Here, \( x \) is in quadrant III.
\( = \) i.e., \( \pi < x < \frac{3 \pi}{2} \)
\( \Rightarrow \frac{\pi}{2} < \frac{x}{2} < \frac{3 \pi}{4} \)
Therefore, \( \cos \frac{x}{2} \) and \( \tan \frac{x}{2} \) are negative, where \( \sin \frac{x}{2} \) as is positive.
It is given that \( \cos x=-\frac{1}{3} \)
\( \operatorname{Cos} x=1-2 \sin ^{2} \frac{x}{2} \)
\( \Rightarrow \sin ^{2} \frac{x}{2}=\frac{1-\cos x}{2} \)
\( \Rightarrow \sin ^{2} \frac{x}{2}=\frac{1-\left(-\frac{1}{3}\right)}{2}=\frac{\left(1+\frac{1}{3}\right)}{2}=\frac{\frac{4}{3}}{2}=\frac{2}{3} \)
\( \Rightarrow \sin \frac{x}{2}=\frac{\sqrt{2}}{\sqrt{3}}\quad [\sin \frac{x}{2} \) is positive \( ] \)
\( \Rightarrow \sin \frac{x}{2}=\frac{\sqrt{2}}{\sqrt{2}} \times \frac{\sqrt{3}}{\sqrt{3}}=\frac{\sqrt{6}}{3} \)
Now,
\( \operatorname{Cos} x=2 \cos ^{2} \frac{x}{2}-1 \)
\(\Rightarrow \cos ^{2} \frac{x}{2}=\frac{1+\cos x}{2}=\frac{1+\left(-\frac{1}{3}\right)}{2}=\frac{\left(\frac{3-1}{3}\right)}{2}=\frac{\left(\frac{2}{3}\right)}{2}=\frac{1}{2}\)
\(\Rightarrow \cos ^{2} \frac{x}{2}=-\frac{1}{\sqrt{3}}\quad [\cos \frac{x}{2} \text { is negative }]\)

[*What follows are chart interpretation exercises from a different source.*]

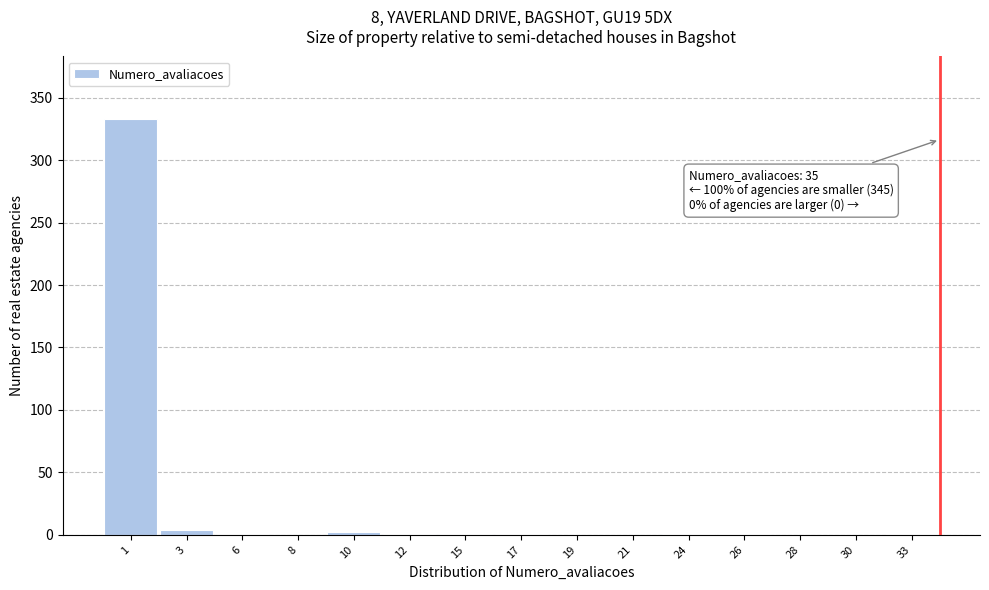

The chart shows a value of 0 at 30. True or false?

True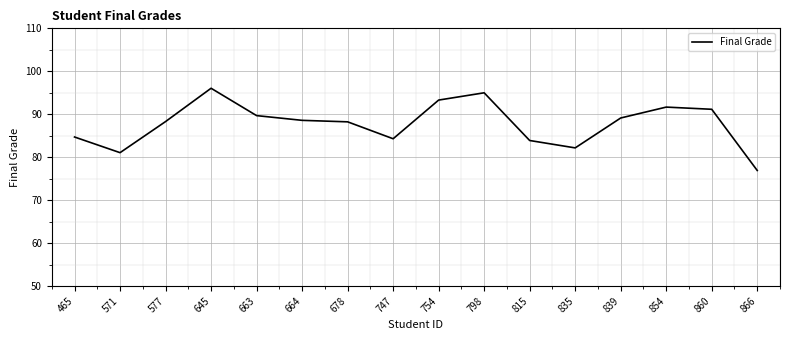

Where is the first local maximum?

645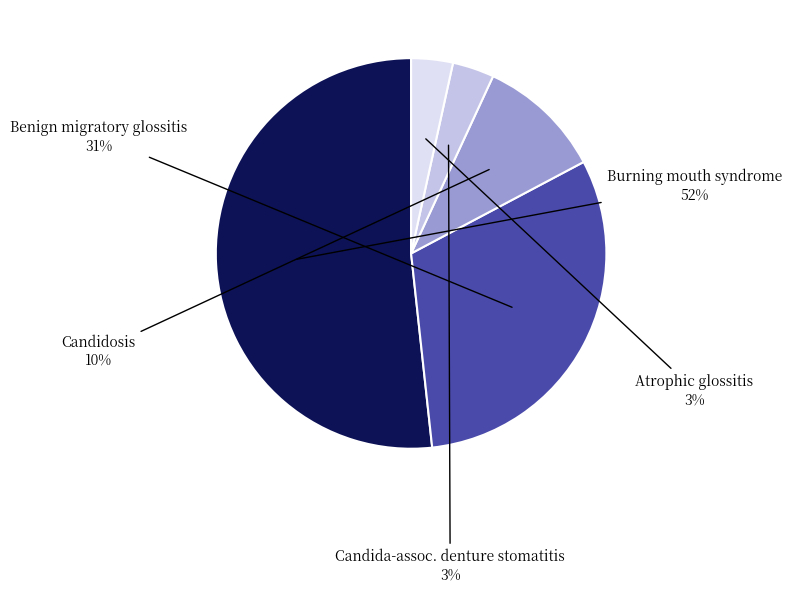

What is the largest slice in the pie chart?

Burning mouth syndrome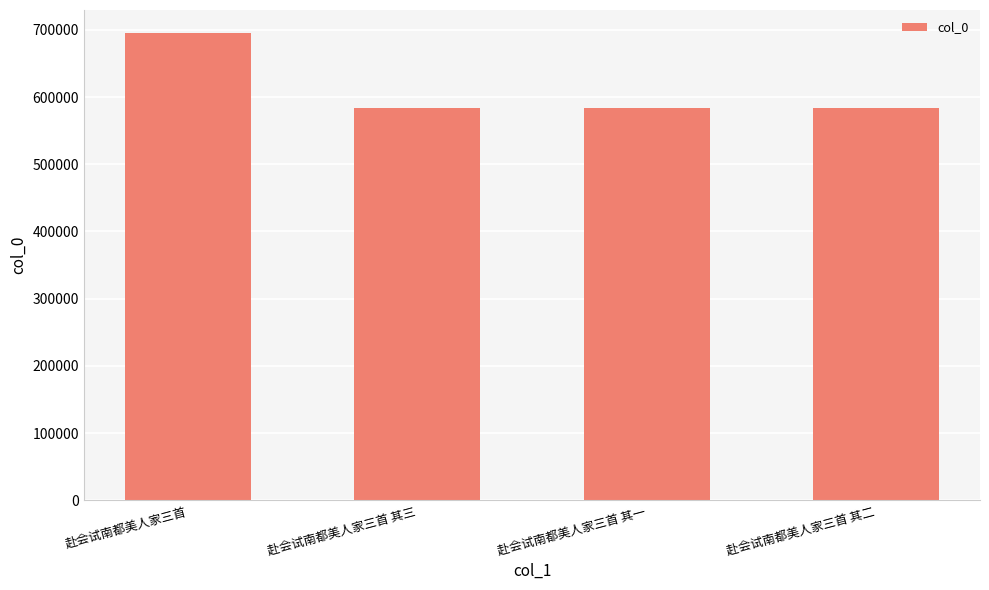

The chart shows a value of 1033965 at 赴会试南都美人家三首 其二. True or false?

False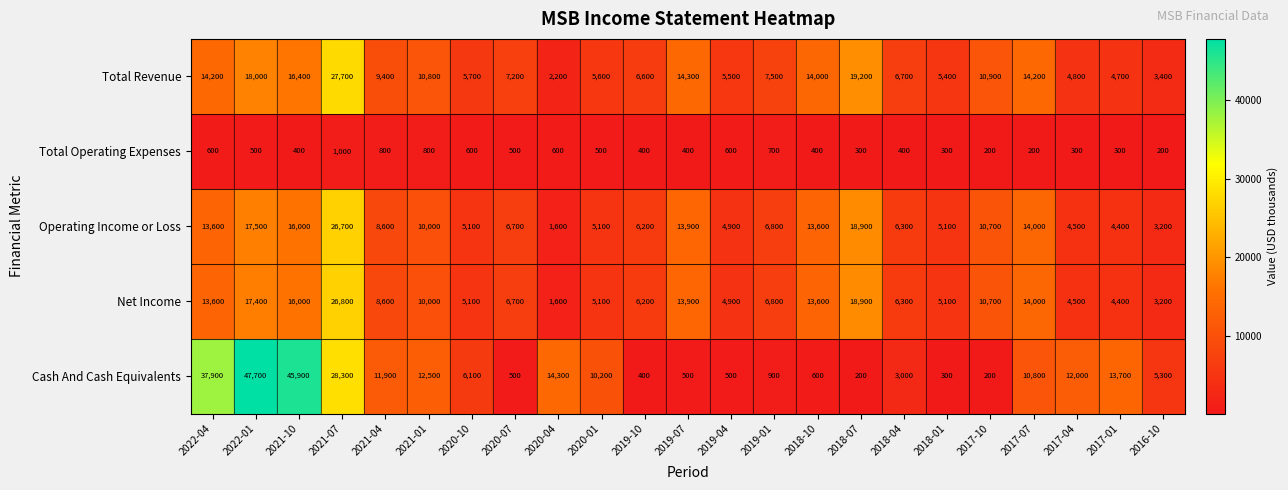

Is it true that Cash And Cash Equivalents equals 25852 at 2021-10?

False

\(\Rightarrow \cos \frac{x}{2}=-\frac{1}{\sqrt{3}} \times \frac{\sqrt{3}}{\sqrt{3}}=\frac{-\sqrt{3}}{3} \tan \frac{x}{2}=\frac{\sin \frac{x}{2}}{\cos \frac{x}{2}}=\frac{\left(\frac{\sqrt{2}}{\sqrt{3}}\right)}{\left(\frac{-1}{\sqrt{3}}\right)}=-\sqrt{2}\)
Thus, the respective values of \( \sin \frac{x}{2}, \cos \frac{x}{2} \) and \( \tan \frac{x}{2} \) are \( \frac{\sqrt{6}}{3}, \frac{-\sqrt{3}}{3} \) and \( -\sqrt{2} \).